(Material for this task)
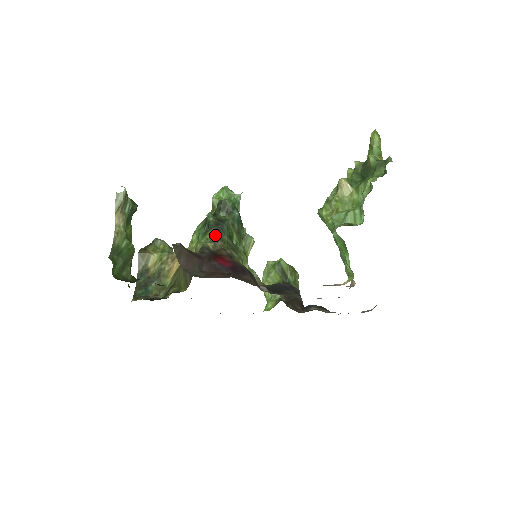
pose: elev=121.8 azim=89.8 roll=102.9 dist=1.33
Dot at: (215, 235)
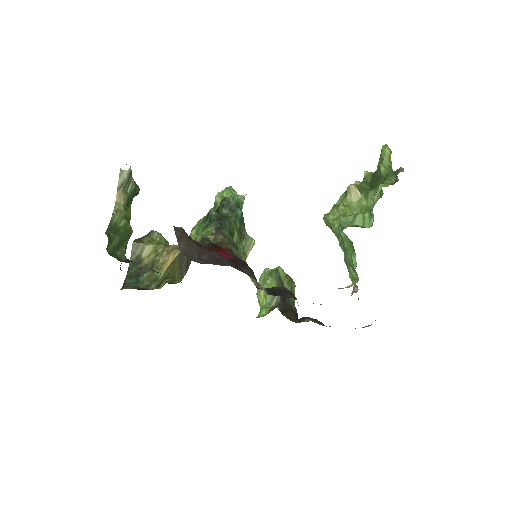
Dot at: (217, 228)
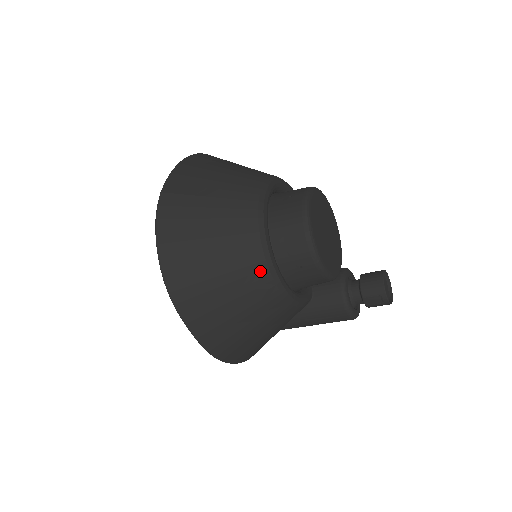
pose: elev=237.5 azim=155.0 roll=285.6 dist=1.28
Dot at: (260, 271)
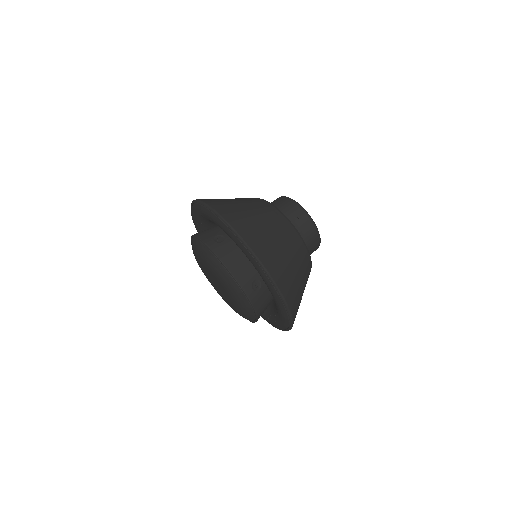
Dot at: occluded
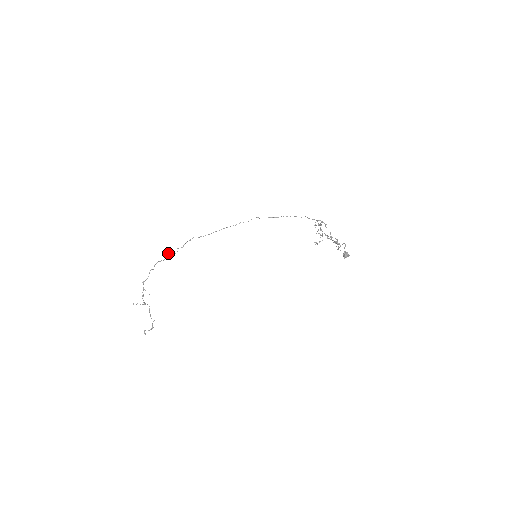
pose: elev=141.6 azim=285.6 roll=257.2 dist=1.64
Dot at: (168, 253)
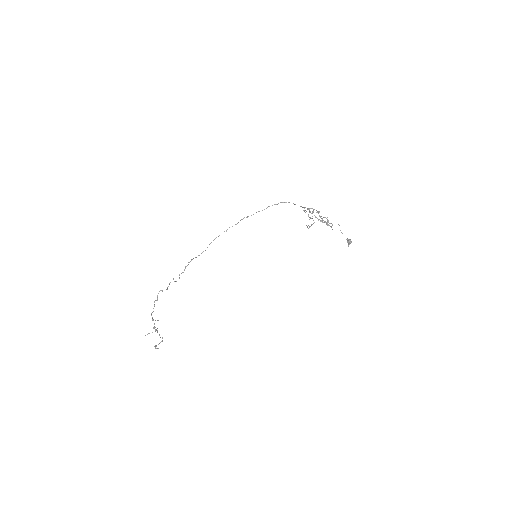
Dot at: (170, 282)
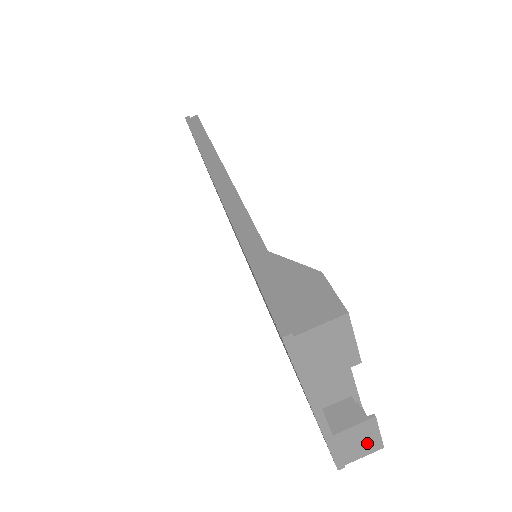
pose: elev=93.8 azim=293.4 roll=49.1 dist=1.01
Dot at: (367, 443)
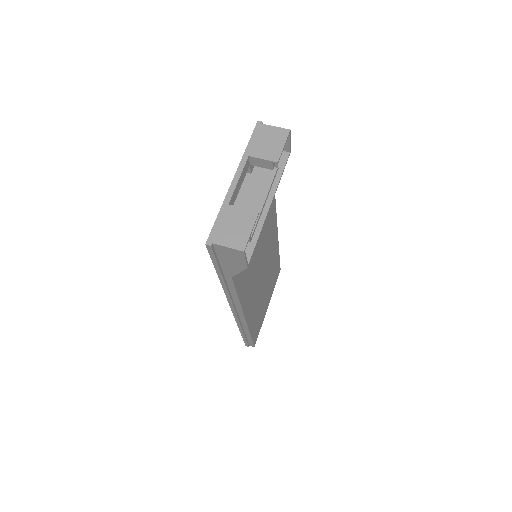
Dot at: (239, 234)
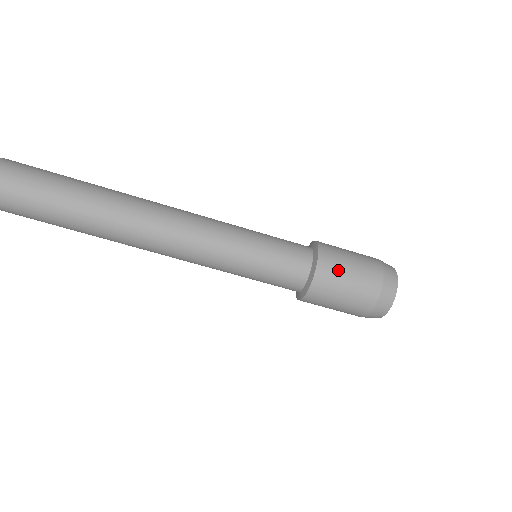
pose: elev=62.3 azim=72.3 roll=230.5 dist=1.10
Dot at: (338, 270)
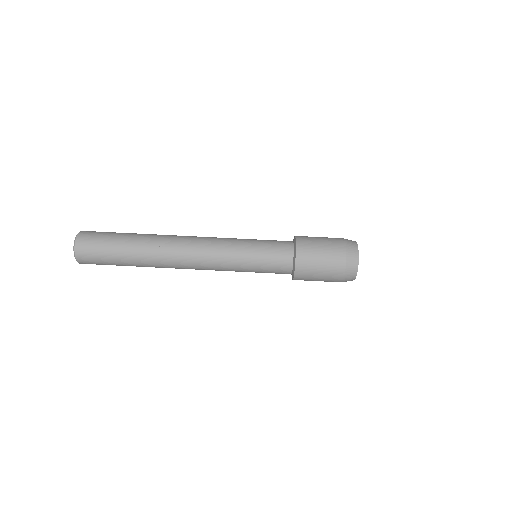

(Problem requirements)
Copy the lines of the material above with "pose" swapped for "view" everywhere, changing nothing else. Leave the pictures out.

(Solution to the exercise)
view: elev=121.8 azim=89.8 roll=102.9 dist=1.33
Dot at: (215, 235)
Dot at: (217, 228)
view: elev=237.5 azim=155.0 roll=285.6 dist=1.28
Dot at: (260, 271)
Dot at: occluded
view: elev=141.6 azim=285.6 roll=257.2 dist=1.64
Dot at: (168, 253)
Dot at: (170, 282)
view: elev=93.8 azim=293.4 roll=49.1 dist=1.01
Dot at: (367, 443)
Dot at: (239, 234)
view: elev=62.3 azim=72.3 roll=230.5 dist=1.10
Dot at: (338, 270)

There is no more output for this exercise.